Mike Snow, operations manager for the ambassadors, said his crew had collected displaced shopping carts for years, but officials only began tracking the numbers in the spring to get an idea of how bad the problem is.

“Most of them come from stores within our district, but we’ve done Target, we’ve done Home Depot, we’ve done Lowe’s,” he said. “Obviously, the closer you get areas that have them, you see more, but they’re really all over.”

Rocateq, a global leader in cart theft prevention, says an average cart costs between $75 and $100 each.

Within the food industry alone, almost 2 million carts are taken annually, according to the Food Marketing Institute.

In addition to returning property, Snow said the cart removal effort helps beautify parts of the city most frequented by visitors - the Boardwalk and its surrounding streets.

“Not every shopping cart we find is empty. A lot of times, they’ve got trash in them,” Snow said.

City spokesman Mark Kruea said there are plans to outlaw the use of abandoned or stray carts, though some communities either do or are considering it.

In the California city of Citrus Heights, officials are crafting an ordinance making stray carts a public nuisance. The measure would require any business with more than five carts to submit a theft prevention plan and possession of an abandoned one a citable offense.

The Newport News Times in Oregon reported over the summer that officials there are considering a similar law - with fines of between $50 and $500 assessed to businesses that don’t retrieve shopping carts reported abandoned within 72 hours.

S.C. Retail Association executive director Lee Ann Watson said her organization doesn’t have specific data on shopping cart thefts, but said their disappearances are a burden to businesses.

“Not only do retailers invest substantial dollars in the carts, but also in resources like additional staff and anti-theft systems,” she told The Sun News via email. “Ultimately, the cost of retail crime and its prevention flows down, in part, to the consumer. Meaning any theft - whether it be carts or inventory — impacts us all.”

* _Requests_:
1 - Answer these from the shopping cart article:
(a) What does Rocateq say an average cart costs?
(b) According to the Food Marketing Institute, how many carts are taken each year within the food industry?
(c) Under the law considered in Oregon, within how many hours must businesses retrieve carts reported abandoned to avoid fines?
2 - Reproduce the part of the shopping cart article that starts at the words "In the California" and ends after "within 72 hours.".

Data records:
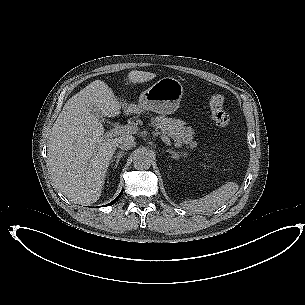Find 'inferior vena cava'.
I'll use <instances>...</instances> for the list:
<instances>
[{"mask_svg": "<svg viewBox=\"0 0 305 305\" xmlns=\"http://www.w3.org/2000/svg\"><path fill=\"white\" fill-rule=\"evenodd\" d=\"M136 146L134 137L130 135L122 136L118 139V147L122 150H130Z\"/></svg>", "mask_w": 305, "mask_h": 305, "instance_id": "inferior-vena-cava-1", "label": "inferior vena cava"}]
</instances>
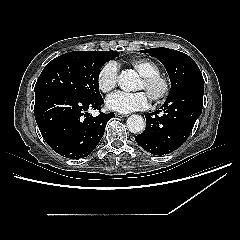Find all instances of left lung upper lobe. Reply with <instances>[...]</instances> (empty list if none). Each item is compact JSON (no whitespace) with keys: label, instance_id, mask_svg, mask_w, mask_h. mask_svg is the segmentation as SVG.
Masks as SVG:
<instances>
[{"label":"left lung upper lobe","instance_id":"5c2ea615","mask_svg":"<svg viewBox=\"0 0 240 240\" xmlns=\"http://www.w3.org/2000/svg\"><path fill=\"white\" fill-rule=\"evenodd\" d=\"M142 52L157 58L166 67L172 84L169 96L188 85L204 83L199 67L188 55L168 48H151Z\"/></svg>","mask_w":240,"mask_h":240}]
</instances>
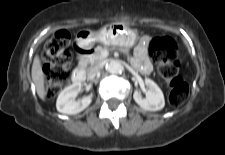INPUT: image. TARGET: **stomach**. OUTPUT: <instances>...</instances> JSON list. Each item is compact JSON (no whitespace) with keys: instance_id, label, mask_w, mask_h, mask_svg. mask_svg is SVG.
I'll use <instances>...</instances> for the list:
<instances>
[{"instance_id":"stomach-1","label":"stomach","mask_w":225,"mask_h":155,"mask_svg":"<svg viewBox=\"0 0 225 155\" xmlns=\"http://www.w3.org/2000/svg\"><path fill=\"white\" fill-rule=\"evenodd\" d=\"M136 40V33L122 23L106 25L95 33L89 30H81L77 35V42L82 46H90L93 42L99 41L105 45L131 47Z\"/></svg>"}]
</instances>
...
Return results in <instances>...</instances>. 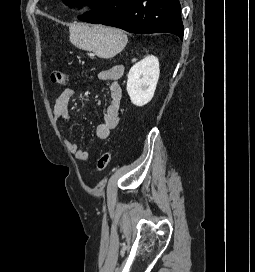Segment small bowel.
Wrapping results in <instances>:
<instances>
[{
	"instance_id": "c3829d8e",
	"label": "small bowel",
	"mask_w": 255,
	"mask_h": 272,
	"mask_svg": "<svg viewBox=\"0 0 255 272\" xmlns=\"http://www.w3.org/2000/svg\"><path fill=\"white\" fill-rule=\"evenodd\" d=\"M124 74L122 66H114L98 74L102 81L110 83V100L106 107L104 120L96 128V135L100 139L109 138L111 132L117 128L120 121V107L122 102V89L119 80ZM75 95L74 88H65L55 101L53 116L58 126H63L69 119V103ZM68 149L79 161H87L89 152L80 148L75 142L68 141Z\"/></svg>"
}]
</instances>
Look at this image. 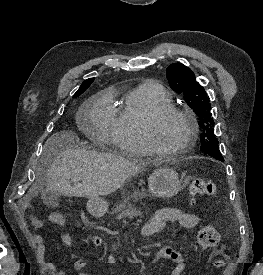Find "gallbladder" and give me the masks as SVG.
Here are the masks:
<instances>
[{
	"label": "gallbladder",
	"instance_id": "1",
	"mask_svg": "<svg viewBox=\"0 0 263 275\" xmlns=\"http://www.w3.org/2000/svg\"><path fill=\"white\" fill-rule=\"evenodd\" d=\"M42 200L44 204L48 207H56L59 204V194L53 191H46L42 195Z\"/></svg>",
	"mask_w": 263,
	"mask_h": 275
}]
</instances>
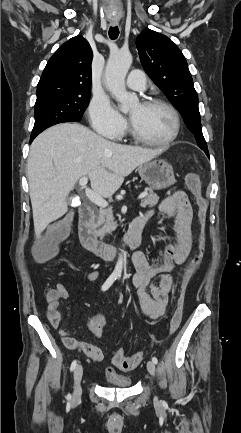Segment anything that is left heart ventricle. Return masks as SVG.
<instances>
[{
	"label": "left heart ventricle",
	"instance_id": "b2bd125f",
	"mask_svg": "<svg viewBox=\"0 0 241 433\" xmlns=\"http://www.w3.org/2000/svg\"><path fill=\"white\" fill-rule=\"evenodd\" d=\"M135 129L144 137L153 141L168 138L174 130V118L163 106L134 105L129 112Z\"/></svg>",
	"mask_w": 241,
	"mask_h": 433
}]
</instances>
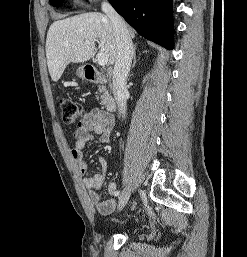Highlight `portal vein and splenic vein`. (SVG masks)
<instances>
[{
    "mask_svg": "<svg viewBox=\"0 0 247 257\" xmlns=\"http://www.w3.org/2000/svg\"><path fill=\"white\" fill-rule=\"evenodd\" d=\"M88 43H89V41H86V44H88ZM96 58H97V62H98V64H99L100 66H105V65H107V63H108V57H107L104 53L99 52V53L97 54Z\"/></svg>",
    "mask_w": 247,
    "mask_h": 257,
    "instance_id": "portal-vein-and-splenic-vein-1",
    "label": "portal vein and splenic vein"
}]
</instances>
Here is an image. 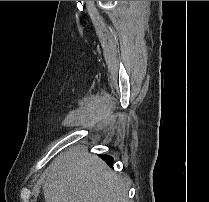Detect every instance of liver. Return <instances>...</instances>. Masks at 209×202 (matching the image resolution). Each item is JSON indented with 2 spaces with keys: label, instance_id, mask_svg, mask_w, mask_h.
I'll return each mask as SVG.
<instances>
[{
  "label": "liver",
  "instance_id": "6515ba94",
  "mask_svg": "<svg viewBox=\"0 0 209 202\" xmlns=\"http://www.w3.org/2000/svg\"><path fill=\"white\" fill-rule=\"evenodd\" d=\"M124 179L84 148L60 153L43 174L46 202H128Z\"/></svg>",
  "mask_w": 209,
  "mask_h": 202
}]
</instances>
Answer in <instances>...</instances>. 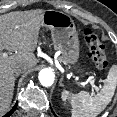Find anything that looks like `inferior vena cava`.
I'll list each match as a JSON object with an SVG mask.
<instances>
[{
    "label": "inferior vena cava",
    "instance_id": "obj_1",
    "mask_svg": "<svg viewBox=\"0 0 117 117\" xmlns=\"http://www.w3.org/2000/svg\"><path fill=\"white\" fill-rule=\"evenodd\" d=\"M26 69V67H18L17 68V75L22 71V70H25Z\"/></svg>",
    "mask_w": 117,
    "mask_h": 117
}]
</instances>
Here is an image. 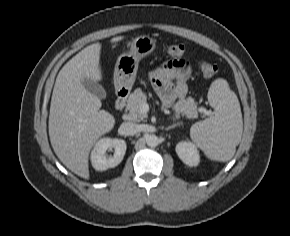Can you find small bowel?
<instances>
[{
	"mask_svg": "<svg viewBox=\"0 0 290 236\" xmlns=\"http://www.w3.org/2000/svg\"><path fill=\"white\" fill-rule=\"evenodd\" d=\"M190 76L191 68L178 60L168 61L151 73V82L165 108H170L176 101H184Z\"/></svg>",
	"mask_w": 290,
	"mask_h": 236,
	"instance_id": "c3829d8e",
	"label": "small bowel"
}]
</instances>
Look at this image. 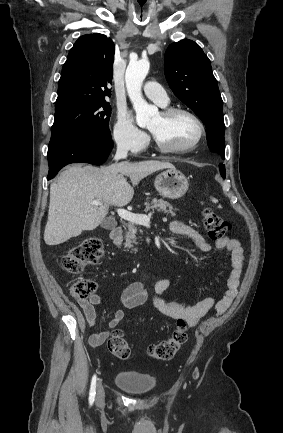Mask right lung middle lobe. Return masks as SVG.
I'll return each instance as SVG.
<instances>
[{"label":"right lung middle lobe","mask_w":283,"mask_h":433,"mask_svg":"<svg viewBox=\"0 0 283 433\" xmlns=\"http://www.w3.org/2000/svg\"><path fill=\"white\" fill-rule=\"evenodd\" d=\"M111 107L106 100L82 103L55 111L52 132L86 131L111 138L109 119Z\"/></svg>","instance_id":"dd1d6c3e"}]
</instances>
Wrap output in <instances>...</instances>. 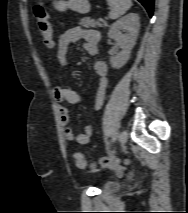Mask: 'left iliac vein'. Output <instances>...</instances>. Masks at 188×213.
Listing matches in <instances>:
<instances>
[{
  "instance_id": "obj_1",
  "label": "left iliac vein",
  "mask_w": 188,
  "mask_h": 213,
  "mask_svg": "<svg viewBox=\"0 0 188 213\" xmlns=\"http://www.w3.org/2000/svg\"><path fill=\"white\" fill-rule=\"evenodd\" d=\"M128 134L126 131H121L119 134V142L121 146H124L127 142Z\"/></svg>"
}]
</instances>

* _Exercise results_:
1 -
(a) Between $75 and $100 each.
(b) Almost 2 million.
(c) 72 hours.

2 -
In the California city of Citrus Heights, officials are crafting an ordinance making stray carts a public nuisance. The measure would require any business with more than five carts to submit a theft prevention plan and possession of an abandoned one a citable offense.

The Newport News Times in Oregon reported over the summer that officials there are considering a similar law - with fines of between $50 and $500 assessed to businesses that don’t retrieve shopping carts reported abandoned within 72 hours.